====== Material for this task ======

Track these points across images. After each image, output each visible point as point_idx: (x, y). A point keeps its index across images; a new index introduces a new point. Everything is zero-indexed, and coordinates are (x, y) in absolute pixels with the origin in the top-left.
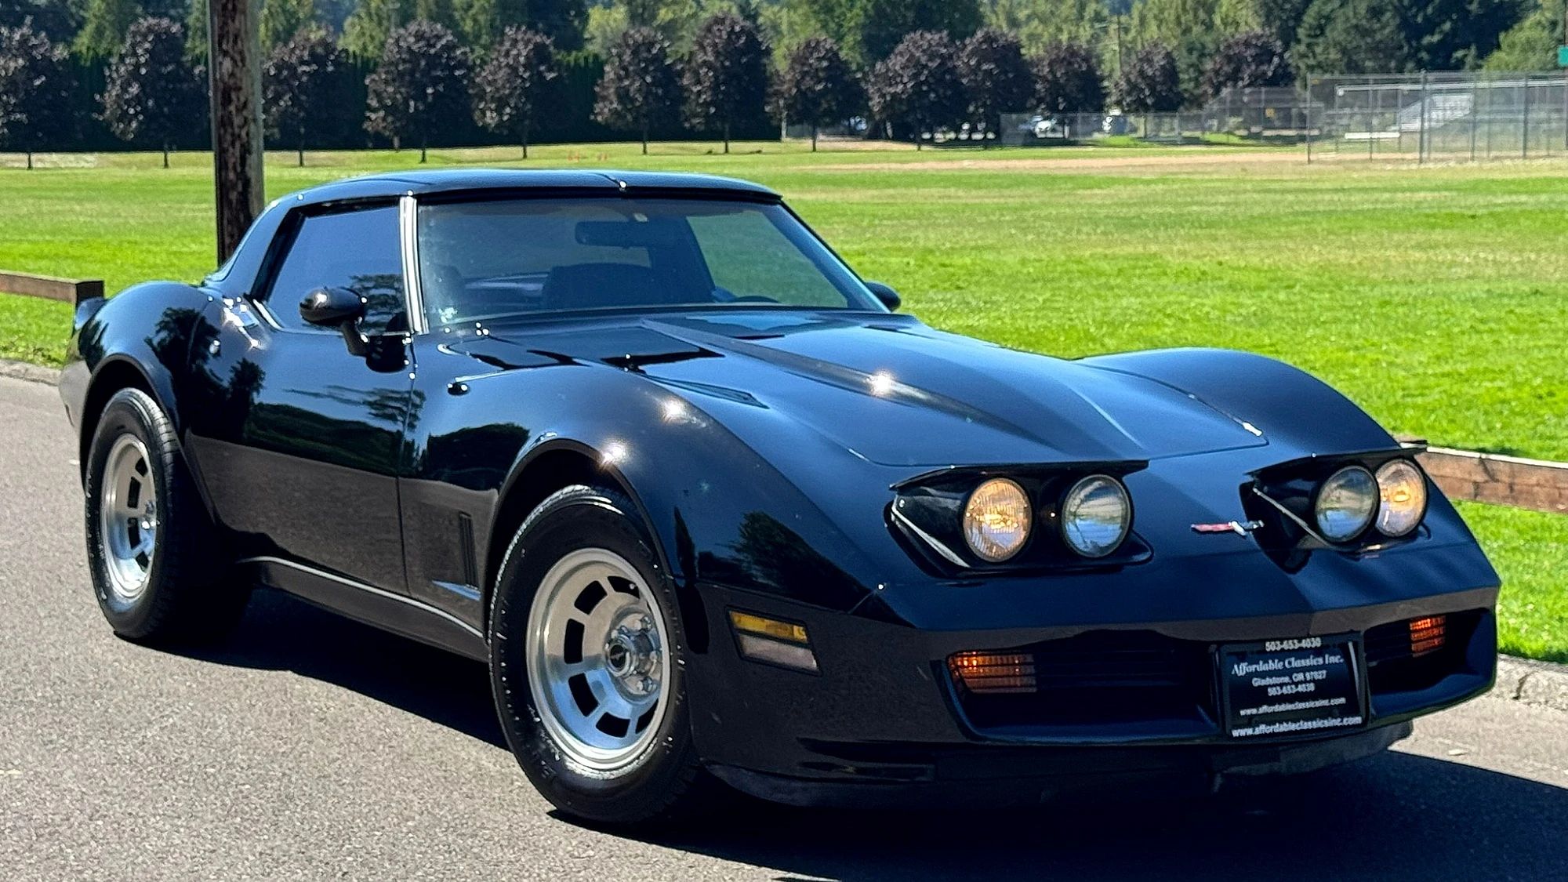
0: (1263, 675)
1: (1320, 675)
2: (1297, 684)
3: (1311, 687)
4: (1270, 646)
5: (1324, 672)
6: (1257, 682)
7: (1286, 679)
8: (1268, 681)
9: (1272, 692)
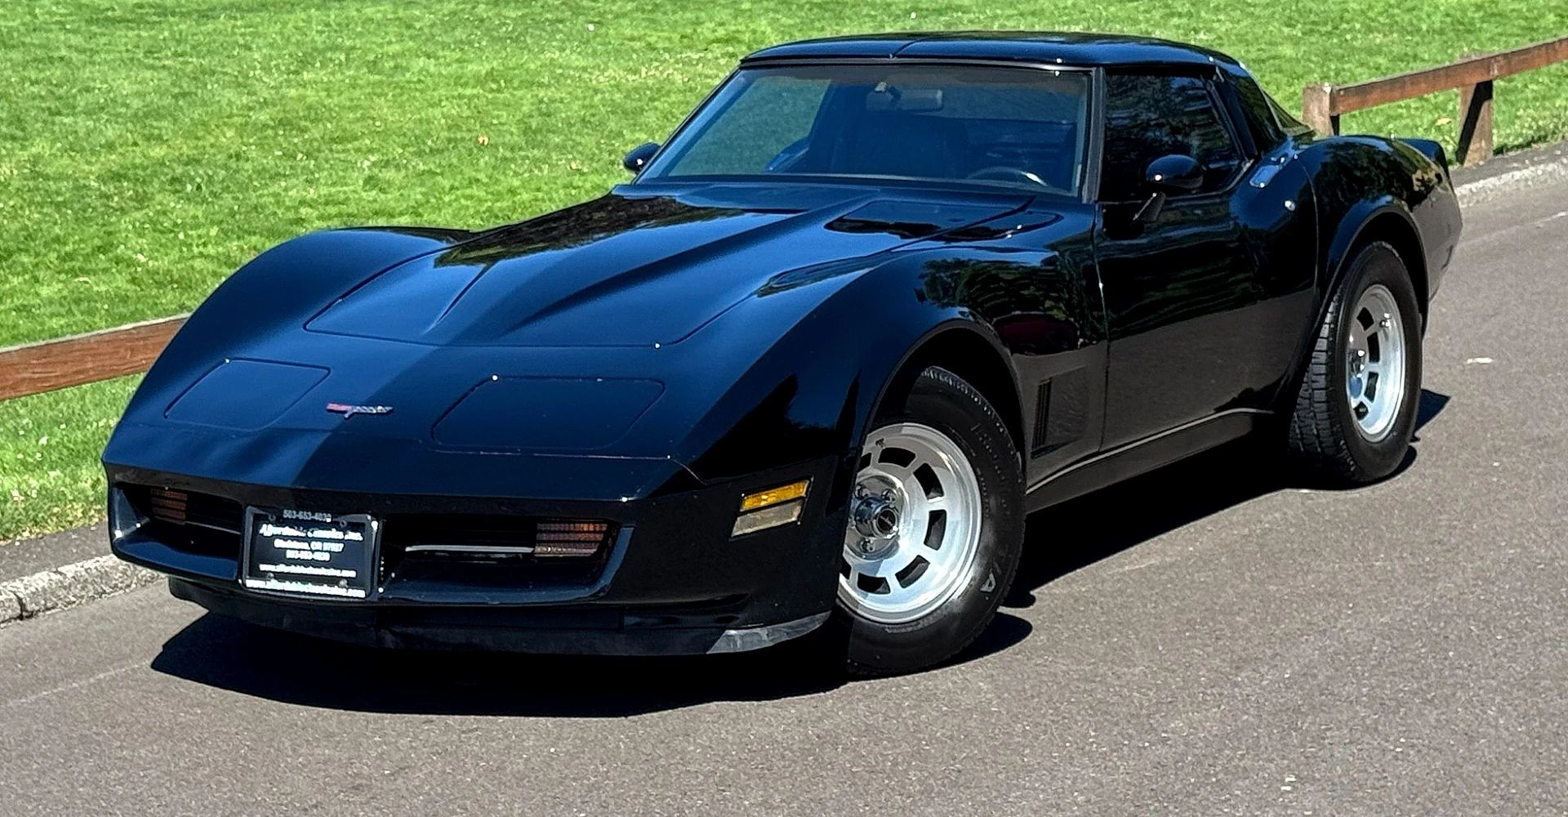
0: (285, 538)
1: (338, 547)
2: (313, 552)
3: (326, 557)
4: (287, 514)
5: (342, 545)
6: (278, 543)
7: (305, 545)
8: (289, 544)
9: (290, 554)
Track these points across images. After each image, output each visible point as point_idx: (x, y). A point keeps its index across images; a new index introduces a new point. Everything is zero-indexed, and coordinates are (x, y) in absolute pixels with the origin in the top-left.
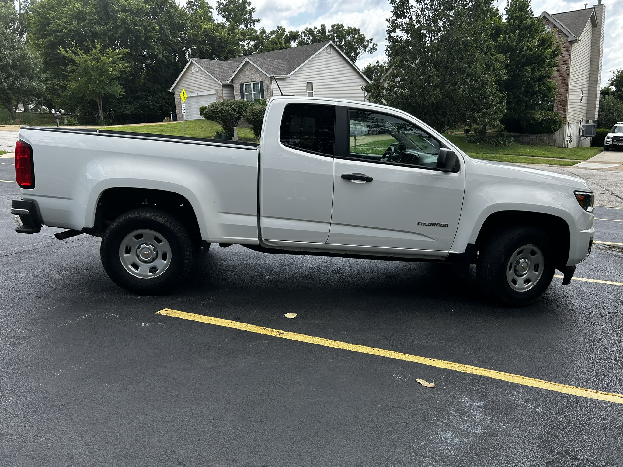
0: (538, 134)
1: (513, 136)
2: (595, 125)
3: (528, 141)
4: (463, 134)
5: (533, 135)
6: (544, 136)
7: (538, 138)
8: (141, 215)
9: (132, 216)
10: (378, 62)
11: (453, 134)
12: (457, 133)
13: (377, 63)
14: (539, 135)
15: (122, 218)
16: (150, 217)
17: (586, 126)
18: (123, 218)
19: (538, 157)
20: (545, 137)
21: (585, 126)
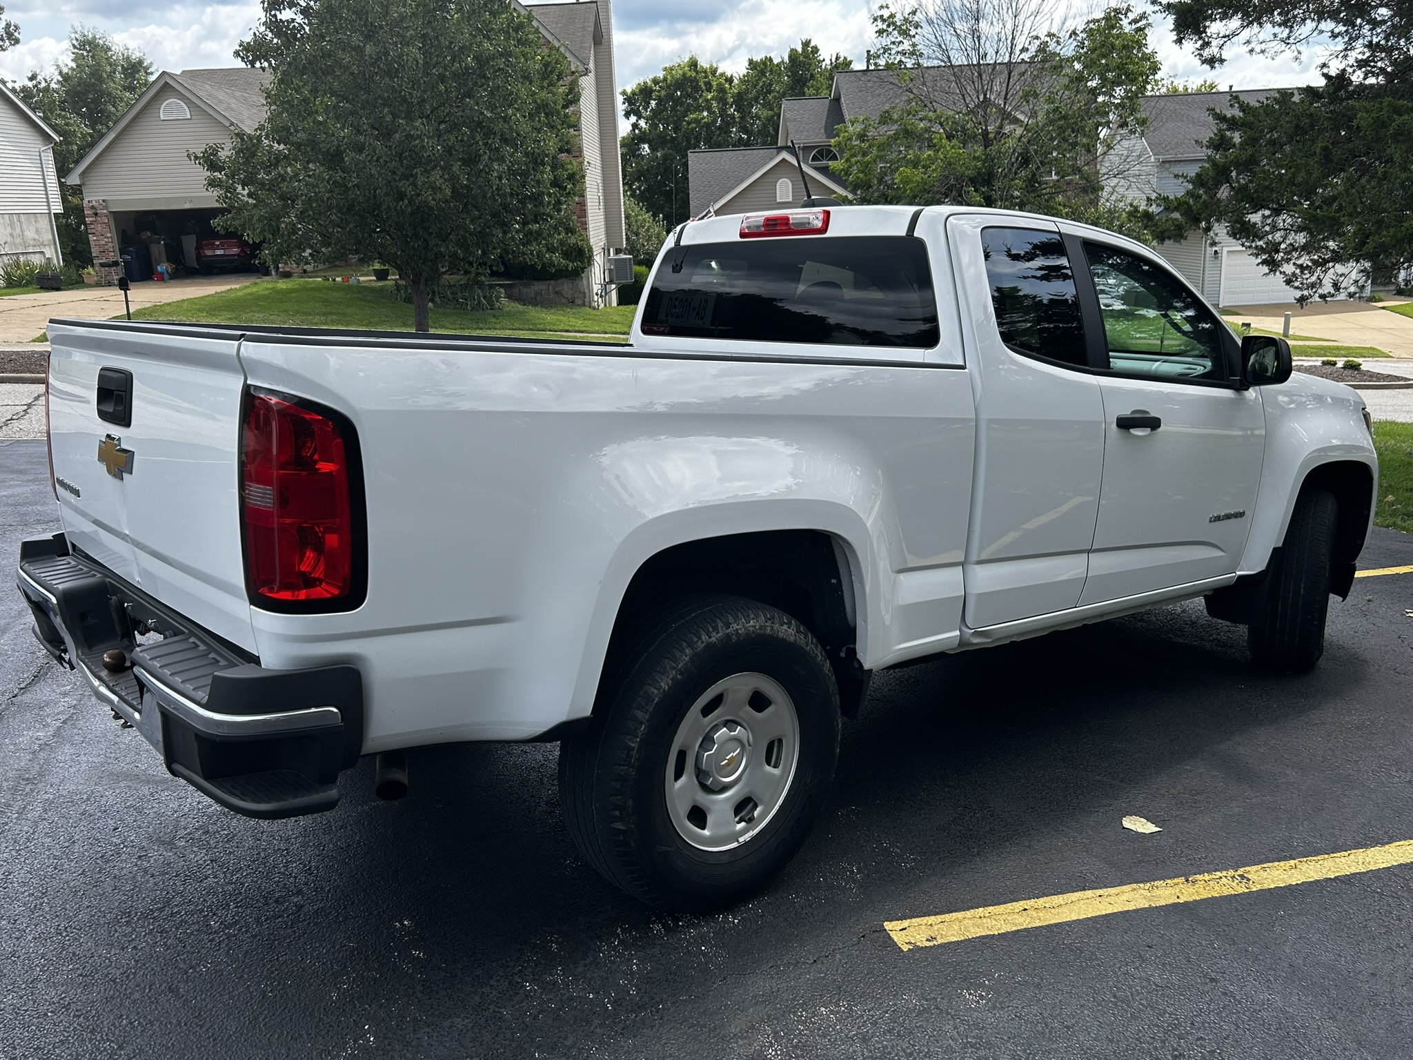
0: (550, 280)
1: (501, 286)
2: (630, 259)
3: (533, 295)
4: (374, 280)
5: (540, 283)
6: (563, 284)
7: (551, 288)
8: (736, 626)
9: (713, 639)
10: (33, 78)
11: (352, 281)
12: (362, 279)
13: (31, 79)
14: (552, 282)
15: (682, 651)
16: (761, 628)
17: (616, 260)
18: (687, 651)
19: (576, 332)
20: (565, 286)
21: (614, 261)
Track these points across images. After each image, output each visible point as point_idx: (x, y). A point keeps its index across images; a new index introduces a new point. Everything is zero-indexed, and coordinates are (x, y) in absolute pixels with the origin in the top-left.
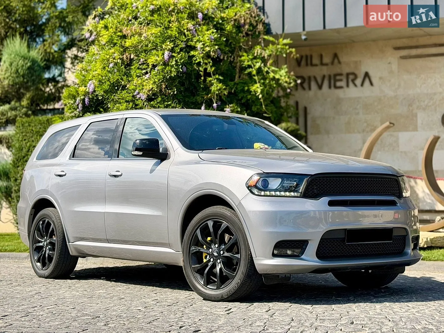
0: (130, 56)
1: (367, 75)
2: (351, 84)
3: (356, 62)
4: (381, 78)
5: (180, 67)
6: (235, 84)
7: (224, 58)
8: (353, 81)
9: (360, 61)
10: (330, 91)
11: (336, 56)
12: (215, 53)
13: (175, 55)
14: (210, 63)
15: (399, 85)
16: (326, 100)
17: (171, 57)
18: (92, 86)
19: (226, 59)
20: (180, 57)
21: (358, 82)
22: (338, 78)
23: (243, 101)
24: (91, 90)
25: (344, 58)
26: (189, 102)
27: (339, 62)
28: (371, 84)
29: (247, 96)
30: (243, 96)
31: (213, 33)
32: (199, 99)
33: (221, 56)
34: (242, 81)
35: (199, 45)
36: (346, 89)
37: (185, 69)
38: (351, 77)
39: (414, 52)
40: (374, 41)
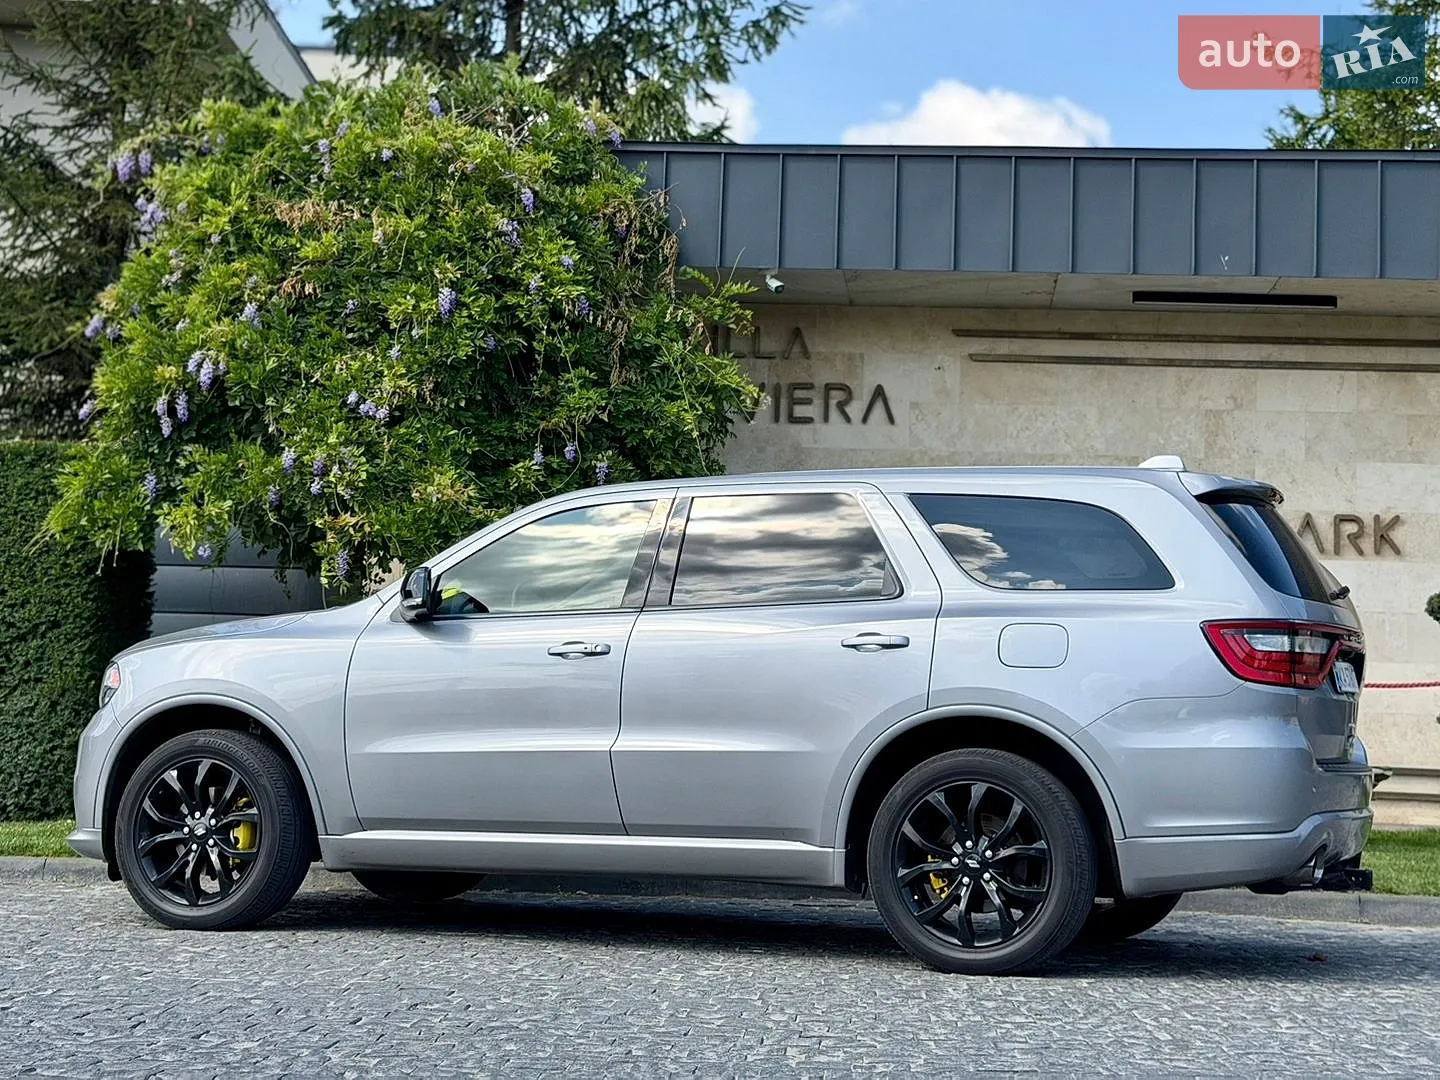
0: (303, 287)
1: (879, 393)
2: (834, 414)
3: (851, 357)
4: (914, 405)
5: (481, 333)
6: (611, 394)
7: (595, 320)
8: (841, 406)
9: (862, 356)
10: (774, 425)
11: (797, 334)
12: (574, 306)
13: (468, 300)
14: (562, 331)
15: (963, 428)
16: (761, 450)
17: (458, 305)
18: (207, 368)
19: (599, 323)
20: (481, 305)
21: (855, 409)
22: (799, 394)
23: (631, 442)
24: (205, 376)
25: (817, 344)
26: (491, 435)
27: (806, 354)
28: (891, 420)
29: (641, 430)
30: (633, 429)
31: (566, 247)
32: (521, 428)
33: (588, 314)
34: (627, 388)
35: (534, 280)
36: (819, 425)
37: (492, 342)
38: (836, 396)
39: (1004, 346)
40: (902, 306)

======

**Goal of the exercise**
What is needed is an exact copy of only the lines above from the one with "0: (1263, 675)" to the one with "20: (545, 137)", both kept, with every picture left out.

**Written reply**
0: (1263, 675)
1: (1320, 675)
2: (1297, 684)
3: (1311, 687)
4: (1270, 646)
5: (1324, 672)
6: (1257, 682)
7: (1286, 679)
8: (1268, 681)
9: (1272, 692)
0: (285, 538)
1: (338, 547)
2: (313, 552)
3: (326, 557)
4: (287, 514)
5: (342, 545)
6: (278, 543)
7: (305, 545)
8: (289, 544)
9: (290, 554)
Track these points across images. After each image, output each visible point as point_idx: (x, y). A point keeps its index across images; a new index introduces a new point. Everything is zero-indexed, and coordinates are (x, y) in absolute pixels with the origin in the top-left.
0: (538, 134)
1: (513, 136)
2: (595, 125)
3: (528, 141)
4: (463, 134)
5: (533, 135)
6: (544, 136)
7: (538, 138)
8: (141, 215)
9: (132, 216)
10: (378, 62)
11: (453, 134)
12: (457, 133)
13: (377, 63)
14: (539, 135)
15: (122, 218)
16: (150, 217)
17: (586, 126)
18: (123, 218)
19: (538, 157)
20: (545, 137)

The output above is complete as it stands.